I know I’ve talked about writing with passion on previous occasions, but I want to revisit it this week.
There’s been a recurring theme with my Facebook writing communities these past few days, and in a few other articles I’ve read—a writer needs to write with passion.
Conventional writing advice says to write what you know. I don’t always agree with that, and I’ve said so, but I’ve realised I do follow it because what I know is my passion for certain things, places, and people. When you’re passionate about something you tend to want to know more about it and you learn all you can. It doesn’t mean you know everything or always have, it means you feel it.
And what better to focus my writing on than something I feel passionate about?
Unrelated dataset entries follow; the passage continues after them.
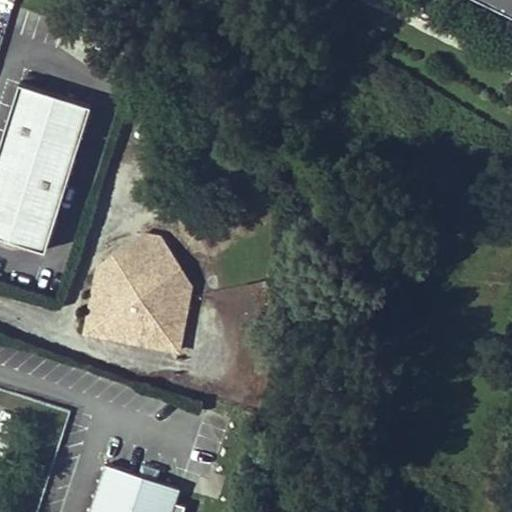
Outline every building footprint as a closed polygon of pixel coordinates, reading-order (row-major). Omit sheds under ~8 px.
[(16,82),(0,134),(0,234),(14,239),(42,248),(88,103),(16,82)] [(162,237),(140,231),(125,242),(127,241),(134,240),(141,241),(151,242),(160,246),(169,250),(171,252),(162,237)] [(14,239),(0,234),(0,236),(1,240),(12,243),(14,239)] [(180,265),(176,258),(171,252),(169,250),(160,246),(151,242),(141,241),(134,240),(127,241),(125,242),(118,245),(111,249),(106,254),(99,262),(95,269),(92,277),(90,283),(82,330),(177,347),(187,290),(186,281),(183,273),(180,265)] [(164,511),(174,483),(99,458),(83,511),(164,511)]
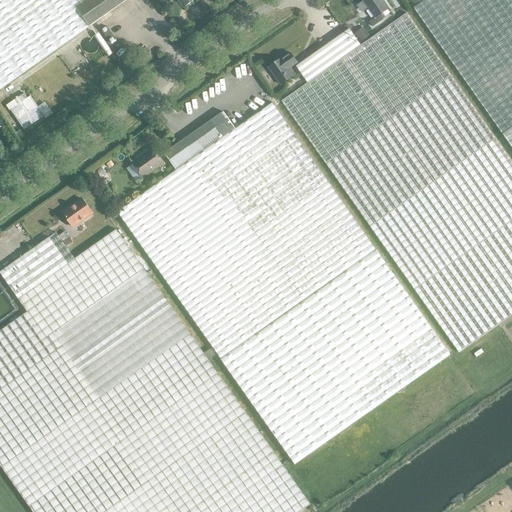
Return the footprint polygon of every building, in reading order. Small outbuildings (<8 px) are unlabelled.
[(0,0),(0,89),(89,26),(70,0),(0,0)] [(70,0),(89,26),(126,0),(70,0)] [(364,0),(363,1),(375,18),(369,22),(373,27),(384,20),(380,15),(389,9),(382,0),(364,0)] [(511,0),(424,0),(413,8),(502,134),(511,147),(511,0)] [(282,101),(414,290),(459,353),(511,315),(511,162),(406,13),(360,45),(349,29),(296,66),(308,82),(282,101)] [(364,27),(355,33),(361,42),(370,36),(364,27)] [(297,63),(290,53),(281,59),(268,67),(281,85),(293,76),(288,69),(297,63)] [(24,92),(15,99),(18,104),(10,110),(24,130),(44,116),(30,96),(28,97),(24,92)] [(220,359),(294,463),(449,354),(376,250),(272,103),(235,129),(223,112),(164,153),(176,170),(117,212),(220,359)] [(141,157),(133,163),(143,177),(163,163),(153,148),(145,155),(145,156),(142,158),(141,157)] [(92,213),(82,199),(62,213),(73,227),(92,213)] [(0,331),(0,464),(33,511),(300,511),(310,505),(116,230),(74,259),(56,233),(0,272),(28,312),(0,331)] [(69,238),(63,242),(66,247),(72,243),(69,238)]
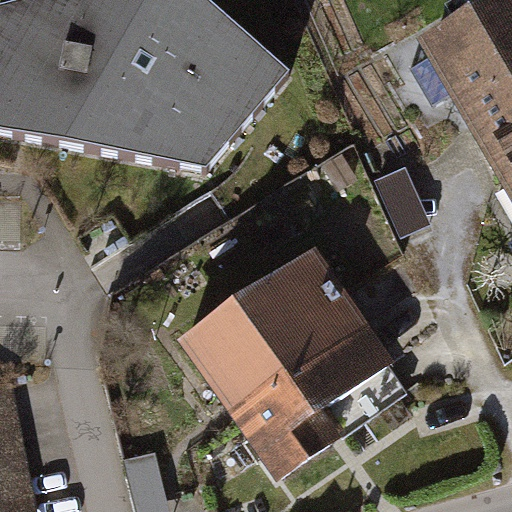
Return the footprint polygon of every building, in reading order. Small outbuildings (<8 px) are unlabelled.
[(147,0),(102,11),(0,34),(0,162),(202,198),(286,98),(164,0),(147,0)] [(511,0),(485,0),(415,37),(511,216),(511,0)] [(380,187),(405,252),(433,241),(407,176),(380,187)] [(344,309),(313,260),(251,299),(325,415),(439,343),(397,276),(344,309)] [(251,299),(175,347),(268,493),(344,445),(325,415),(251,299)] [(30,511),(5,388),(0,389),(0,511),(30,511)] [(117,464),(129,511),(165,511),(151,455),(117,464)]
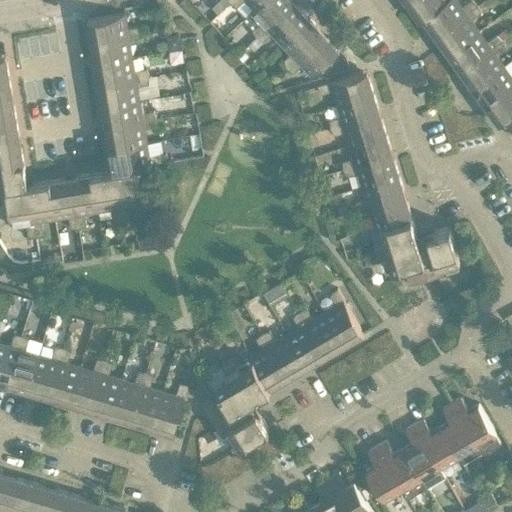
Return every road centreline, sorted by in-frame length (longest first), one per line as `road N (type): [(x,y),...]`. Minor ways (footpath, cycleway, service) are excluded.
road 1 (residential): [(231,511),(323,455),(337,427),(468,350)]
road 2 (residential): [(0,437),(20,428),(137,462),(168,502),(200,511)]
road 3 (residential): [(452,163),(426,169),(395,63),(403,40),(374,0)]
road 4 (residential): [(32,125),(82,116),(63,2)]
road 5 (residential): [(511,270),(452,163)]
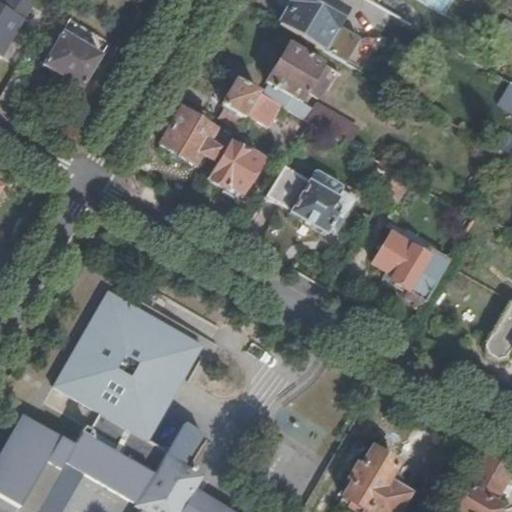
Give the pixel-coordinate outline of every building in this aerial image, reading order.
[(33,7),(21,0),(7,0),(2,9),(0,8),(0,54),(3,56),(33,7)] [(287,6),(274,27),(317,52),(340,14),(316,0),(286,0),(284,4),(287,6)] [(356,0),(375,11),(380,0),(356,0)] [(338,27),(325,51),(359,70),(372,45),(338,27)] [(83,89),(103,56),(64,33),(44,66),(83,89)] [(305,126),(340,146),(351,128),(313,106),(308,113),(301,108),(307,99),(312,102),(322,84),(313,79),(319,68),(285,48),(262,85),(266,88),(260,99),(305,126)] [(0,99),(15,108),(30,83),(16,74),(0,99)] [(256,97),(232,84),(217,109),(240,123),(256,97)] [(205,144),(209,136),(176,116),(157,149),(189,168),(198,157),(209,164),(217,150),(205,144)] [(222,154),(227,146),(209,136),(205,144),(217,150),(222,154)] [(222,154),(205,184),(222,195),(225,190),(238,197),(257,163),(227,146),(222,154)] [(313,174),(305,185),(332,202),(337,195),(339,192),(313,174)] [(275,177),(259,204),(276,214),(292,188),(275,177)] [(393,177),(381,198),(392,206),(405,185),(393,177)] [(332,202),(305,185),(286,219),(322,240),(323,237),(332,221),(337,224),(350,203),(337,195),(332,202)] [(323,237),(327,240),(337,224),(332,221),(323,237)] [(414,307),(423,304),(446,266),(426,254),(422,259),(387,238),(369,267),(390,280),(387,284),(406,295),(404,296),(404,301),(414,307)] [(153,475),(164,457),(142,444),(129,437),(166,374),(179,383),(199,350),(107,297),(55,384),(102,412),(90,432),(84,429),(82,432),(153,475)] [(511,306),(508,304),(481,349),(484,358),(492,363),(502,362),(507,353),(511,355),(511,306)] [(142,444),(179,383),(166,374),(129,437),(142,444)] [(219,511),(190,495),(199,480),(181,468),(200,437),(182,426),(164,457),(153,475),(82,432),(74,442),(28,414),(0,460),(0,490),(23,506),(50,460),(66,469),(71,461),(133,507),(134,511),(135,511),(219,511)] [(342,441),(330,461),(344,469),(357,450),(342,441)] [(383,484),(393,467),(369,452),(358,470),(354,468),(345,483),(349,486),(340,501),(358,511),(395,511),(405,497),(383,484)] [(491,505),(510,473),(482,456),(449,511),(450,511),(493,511),(496,508),(491,505)]
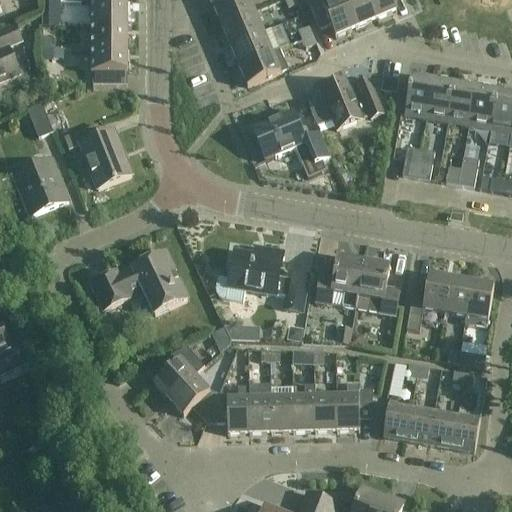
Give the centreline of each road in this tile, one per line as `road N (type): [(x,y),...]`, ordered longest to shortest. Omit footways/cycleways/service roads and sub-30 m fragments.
road 1 (residential): [(197,491),(98,384),(54,281),(68,251),(141,219),(183,185)]
road 2 (residential): [(183,185),(235,204),(511,251)]
road 3 (residential): [(197,491),(267,461),(340,460),(419,472),(470,493)]
road 4 (residential): [(511,72),(375,47),(273,92)]
road 5 (residential): [(492,473),(511,288)]
road 6 (residential): [(157,19),(159,128),(183,185)]
road 7 (residential): [(511,208),(383,186)]
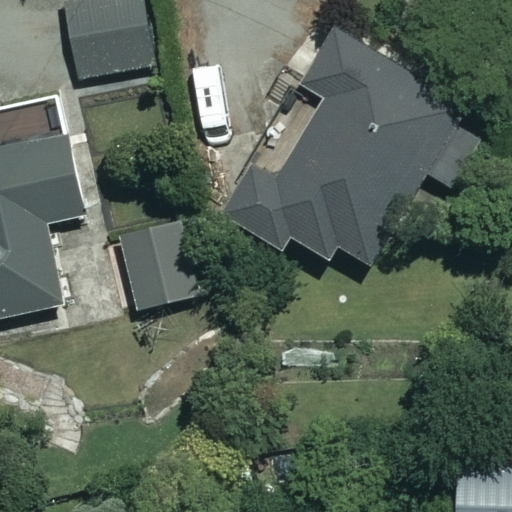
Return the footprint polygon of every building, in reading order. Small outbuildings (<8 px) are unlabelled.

I’ve always known that I write about law enforcement and the military because of my past life in the Army Reserve and Air Force. My recent visits to the Pentagon and Arlington Cemetery reinforced that. Dramatically. I felt passionate about both places. It spoke to something deep inside that I hadn’t realised still existed. It reminded me of the community, the family of the defence force that bound me to my fellow service personnel. Nostalgia? Possibly. Whatever it was, I felt it.
I’ve started what I currently refer to a random writing—writing with no real purpose other than to let out the story growing in my mind. I have no intention of publishing it or letting anyone else read it. The story is of course, based around what I feel passionate about, and that’s what I know. I feel this story, and with that comes freedom and inspiration. I loving it, and who knows what come from the release of my creative juices!
I never liked the rule, write what you know, because to me writing rules restrict my writing. It’s not turned out that way. My stories have all been about what I know, and they've all come from my imagination and my emotions. Maybe I’m not the rule breaker I thought I was!